Faith Zone

Faith Zone, Sophia says. This is going to be good.

It’s like a crap version of the Millennium Dome …, Furio says.

It’s an interfaith temple, apparently, Driss says. Reading: Designed to accommodate the needs of all faiths. Where people from all religious traditions can feel comfortable, safe and respected. Promoting genuine interfaith dialogue and shared practice.

Very accommodating, Driss says. There are symbols representing seven world religions, apparently.

It lacks grandeur, don’t you think? Sophia says.

It’s downright tawdry, I say.

Driss, reading a plaque. Welcoming the gift of diversity. Promoting inter-religious peace. Building cultures of peace and justice. Manifesting love and justice among all life on Earth …
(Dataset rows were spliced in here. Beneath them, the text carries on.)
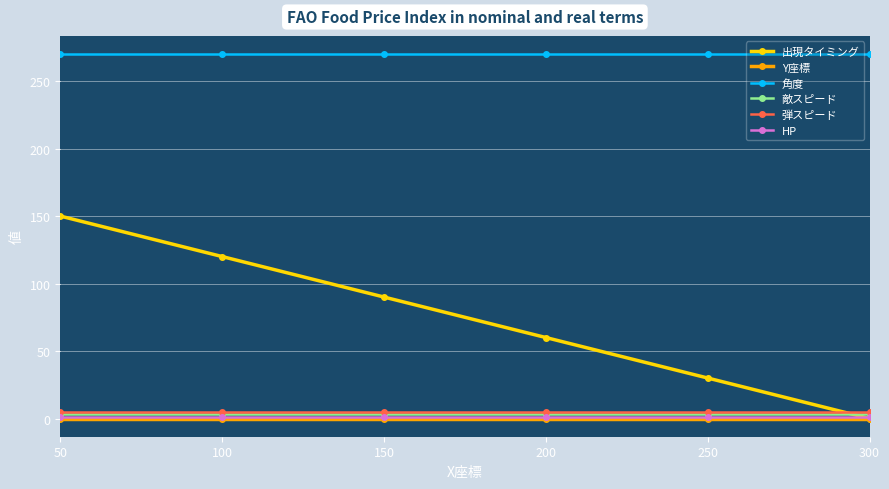

How many values in the 出現タイミング series are below 90?

3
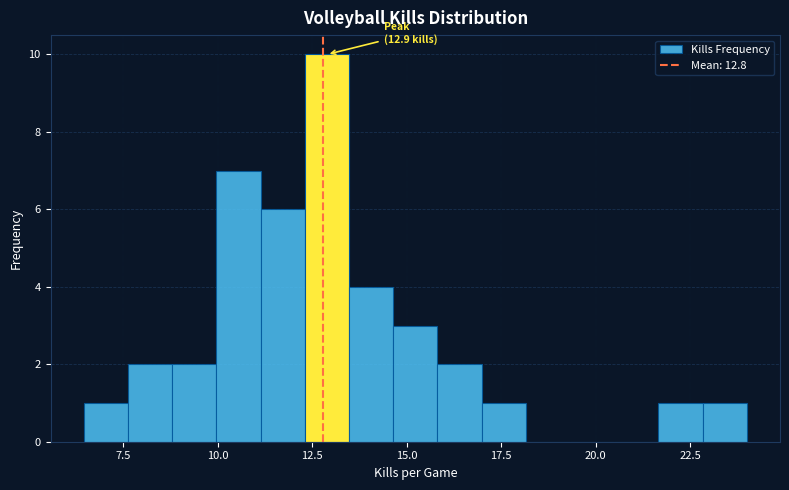

Around what value on the x-axis is the tallest bar? Give the approximate position of its centre, as read against the axis.

13.0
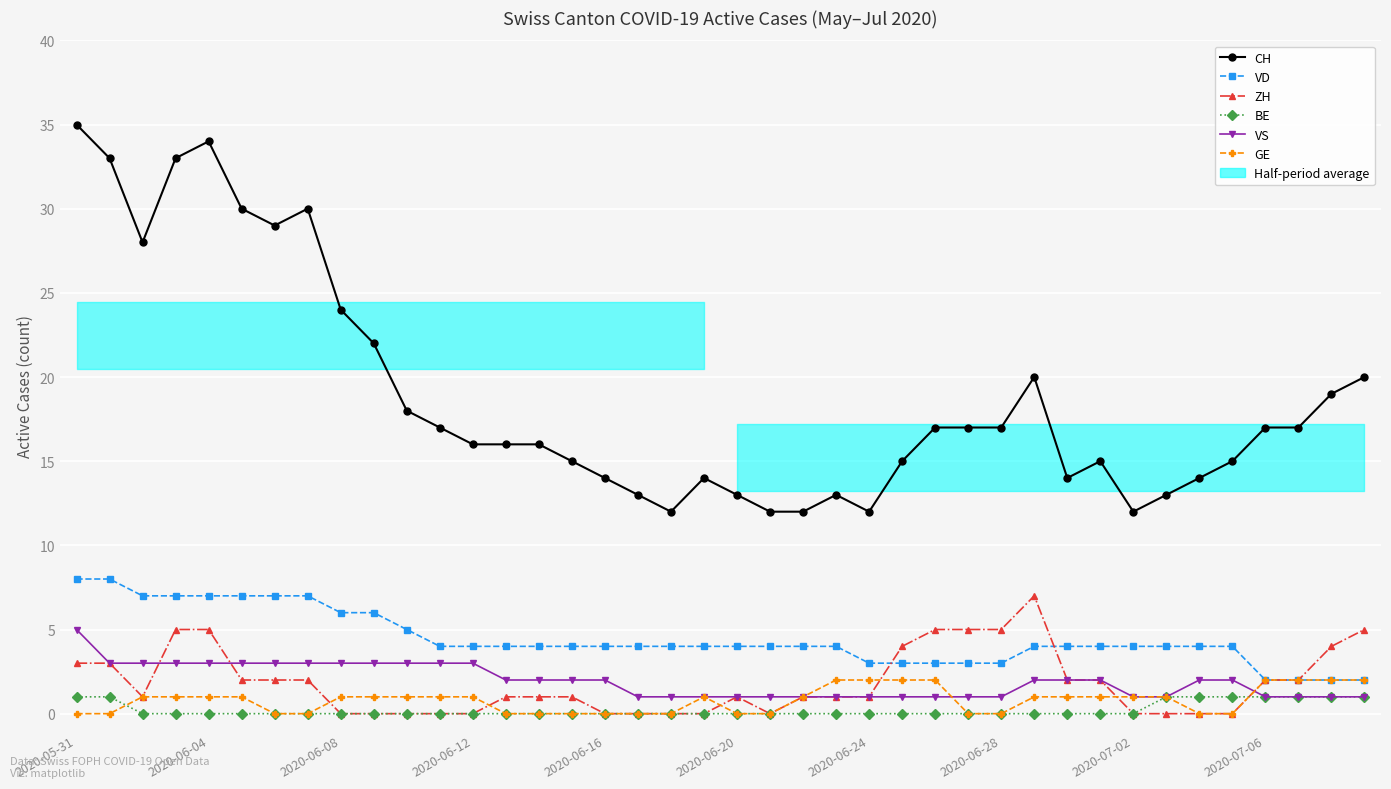

Which series changed the most between 10 and 28?

ZH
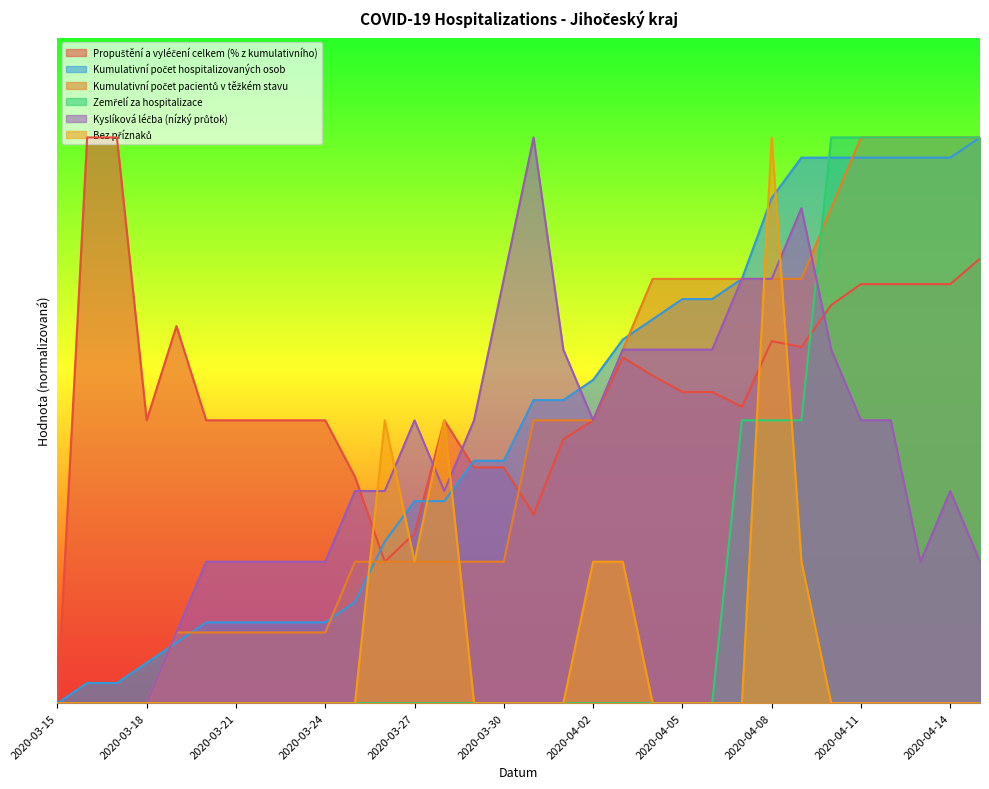

What is the total value across all series at 2020-04-14?

121.4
Sounds very nice, Furio says.

United Religions: that’s who’s behind it, Driss says. It’s a bridge-building organisation, not a religion, apparently.

They want a one world religion, clearly, Furio says. Just like the United Nations wants a one world government …

It’s Babel all over again, Io says.

Driss, reading: Embodying the principles and practices of the great faiths. Deepening mutual understanding and trust. Giving and receiving hospitality. Creating cultures of peace, justice and healing. Promoting a new global spirituality. Nothing to object to, eh? Nothing to frighten the horses …

Ooh – there’s a hymn, Driss says: Through the long night we have come. / The sun is bright, the wars are done. / We will unite. We will be one. A new faith has begun. Now that really is half-arsed. Is that the best they can do? I mean, faith in what? What is there left to have in faith in, on the Organisational Management campus?

Organisational Management syncretism: that’s all we need, Furio says. Organisational Management doing religion …

Babel 2.0, like I said, Io says. We’re actually supposed to be divided – there are supposed to be all these different nations. It’s supposed to limit our pride.

This shitshow is a sign of pride …, I say. My God …

Do they really think they can speak of faith? Furio says. Are they that stupid?

Diabolical mockery, Driss says. Deliberate Satanism.

It’s not even that Satanic, I say.

This whole campus is lost, Io says. It’s pushed God away. It’s left the realm of God – voluntarily. It’s renounced God … Nothing remains of God but the void: that’s what this campus says …

That’s what Cicero said, too, I say. God and the world are antagonistic. God isn’t revealed through the world – but against it. And that only happens with complete disenchantment … When we know the world as illuminated by nothing – by no meaning, no direction …

Contraries again, Sophia says.

Organisational Management is an essentially nihilistic project, I say. It’s a nihilism factory. Which means it’s serving God, in its own way.

By making the world really, really shit, you mean? Furio says.

From a certain perspective, the meaningless of the world is itself meaningful, that’s what Cicero told us, I say. It actually means something. When the world becomes purely functional, the conditions of meaning must come from outside.

So the Faith Zone is about worshipping the void? Sophia asks.

It’s about worshipping the opposite of all this, Driss says.

Organisational Management isn’t worshipping anything – that’s the point, Io says.  

Organisational Management is afraid, Helmut says. It’s been sucking all the meaning out of the world, the better to organise everything. The better to manage it. But it knows that it will perish by the world it’s making. That there’s a midnight hour coming, when it’ll have to stare into the void.

That’s good, Helmut – you’re good, Furio says. It was worth breaking your vow to say that.

Faith zone is, like, faithlessness zone, Io says. The heart of their fucking darkness. Doesn’t this campus know its own evil? Doesn’t it understand its own hubris? Doesn’t it understand the dimensions of its sin? That it’s already damned, and utterly so?

This whole campus is lost, Io says. It’s pushed God away. It’s left the realm of God – voluntarily. It’s renounced God. It can only be destroyed – don’t you see?

Destroyed? Is that Christian? Sophia asks.

Something terrible’s going to happen here, I know it, Io says. Something vast – vaster than this campus. Something good – that will appear evil. Something merciful – that will appear merciless. The wrath of God … The fury of God … The Justice of God …

The midnight hour’s close, I say. That’s why they want Philosophy to hold their hand …

Some help we’ll be, Driss says. We’ll just push them into the void. Which is what they deserve.